▸ Your task
Below are some records; copy each line in them that contains "Consumo".
=======
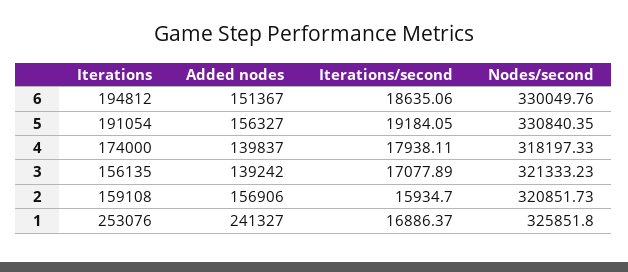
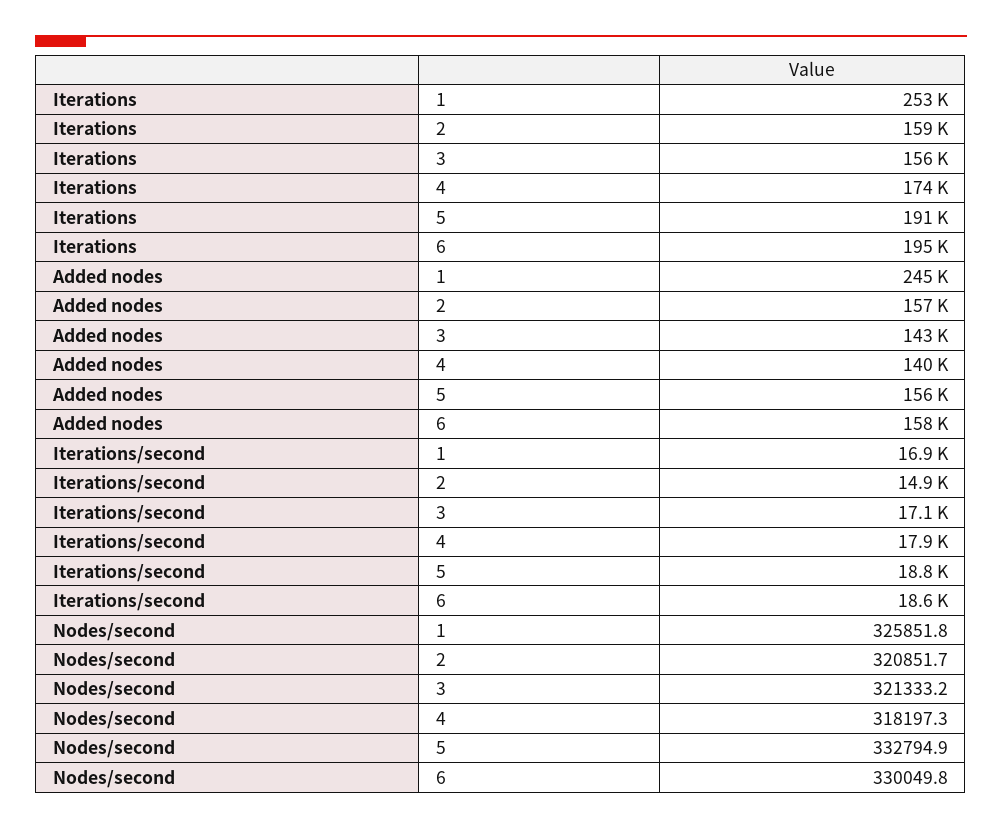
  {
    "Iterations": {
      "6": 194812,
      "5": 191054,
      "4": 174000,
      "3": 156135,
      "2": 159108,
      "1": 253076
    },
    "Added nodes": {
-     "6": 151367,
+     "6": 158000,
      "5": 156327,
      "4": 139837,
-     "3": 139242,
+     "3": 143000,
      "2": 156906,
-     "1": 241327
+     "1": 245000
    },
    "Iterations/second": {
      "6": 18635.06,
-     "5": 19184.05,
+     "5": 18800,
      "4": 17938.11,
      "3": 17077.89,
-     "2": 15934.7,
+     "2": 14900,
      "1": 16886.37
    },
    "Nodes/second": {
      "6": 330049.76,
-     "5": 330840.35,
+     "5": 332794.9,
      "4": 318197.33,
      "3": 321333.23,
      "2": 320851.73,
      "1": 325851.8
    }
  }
=======
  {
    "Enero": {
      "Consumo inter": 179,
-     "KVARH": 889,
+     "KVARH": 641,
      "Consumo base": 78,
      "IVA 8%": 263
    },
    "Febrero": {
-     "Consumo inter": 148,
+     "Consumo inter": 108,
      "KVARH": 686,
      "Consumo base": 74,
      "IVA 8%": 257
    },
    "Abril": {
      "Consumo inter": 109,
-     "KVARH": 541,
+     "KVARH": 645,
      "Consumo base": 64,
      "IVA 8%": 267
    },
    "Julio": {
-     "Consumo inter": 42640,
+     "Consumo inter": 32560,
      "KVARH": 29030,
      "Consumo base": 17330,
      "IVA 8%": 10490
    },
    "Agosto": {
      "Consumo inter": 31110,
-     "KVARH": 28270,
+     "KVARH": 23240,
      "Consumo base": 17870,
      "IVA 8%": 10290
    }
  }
=======
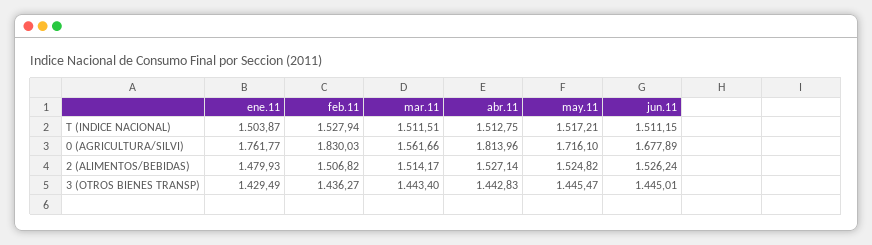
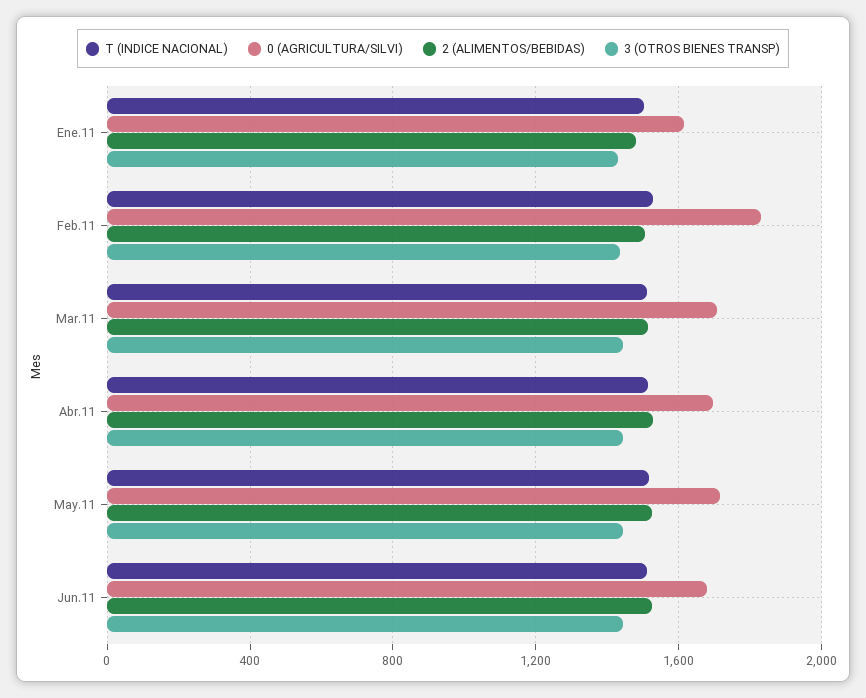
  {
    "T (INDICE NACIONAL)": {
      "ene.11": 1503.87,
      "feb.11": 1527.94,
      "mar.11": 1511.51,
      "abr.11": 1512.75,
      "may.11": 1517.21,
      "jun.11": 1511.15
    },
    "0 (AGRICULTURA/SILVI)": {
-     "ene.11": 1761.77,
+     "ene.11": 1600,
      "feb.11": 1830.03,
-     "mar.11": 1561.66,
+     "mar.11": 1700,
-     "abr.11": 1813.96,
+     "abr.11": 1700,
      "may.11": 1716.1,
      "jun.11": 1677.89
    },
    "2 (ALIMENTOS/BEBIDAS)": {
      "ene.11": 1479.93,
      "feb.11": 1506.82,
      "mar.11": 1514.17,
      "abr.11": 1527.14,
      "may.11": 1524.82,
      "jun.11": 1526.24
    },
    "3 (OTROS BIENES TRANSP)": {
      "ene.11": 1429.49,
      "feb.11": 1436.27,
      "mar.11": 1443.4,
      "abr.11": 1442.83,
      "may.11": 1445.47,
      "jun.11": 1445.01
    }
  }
=======
▸ Answer below
      "Consumo inter": 179,
      "Consumo base": 78,
-     "Consumo inter": 148,
+     "Consumo inter": 108,
      "Consumo base": 74,
      "Consumo inter": 109,
      "Consumo base": 64,
-     "Consumo inter": 42640,
+     "Consumo inter": 32560,
      "Consumo base": 17330,
      "Consumo inter": 31110,
      "Consumo base": 17870,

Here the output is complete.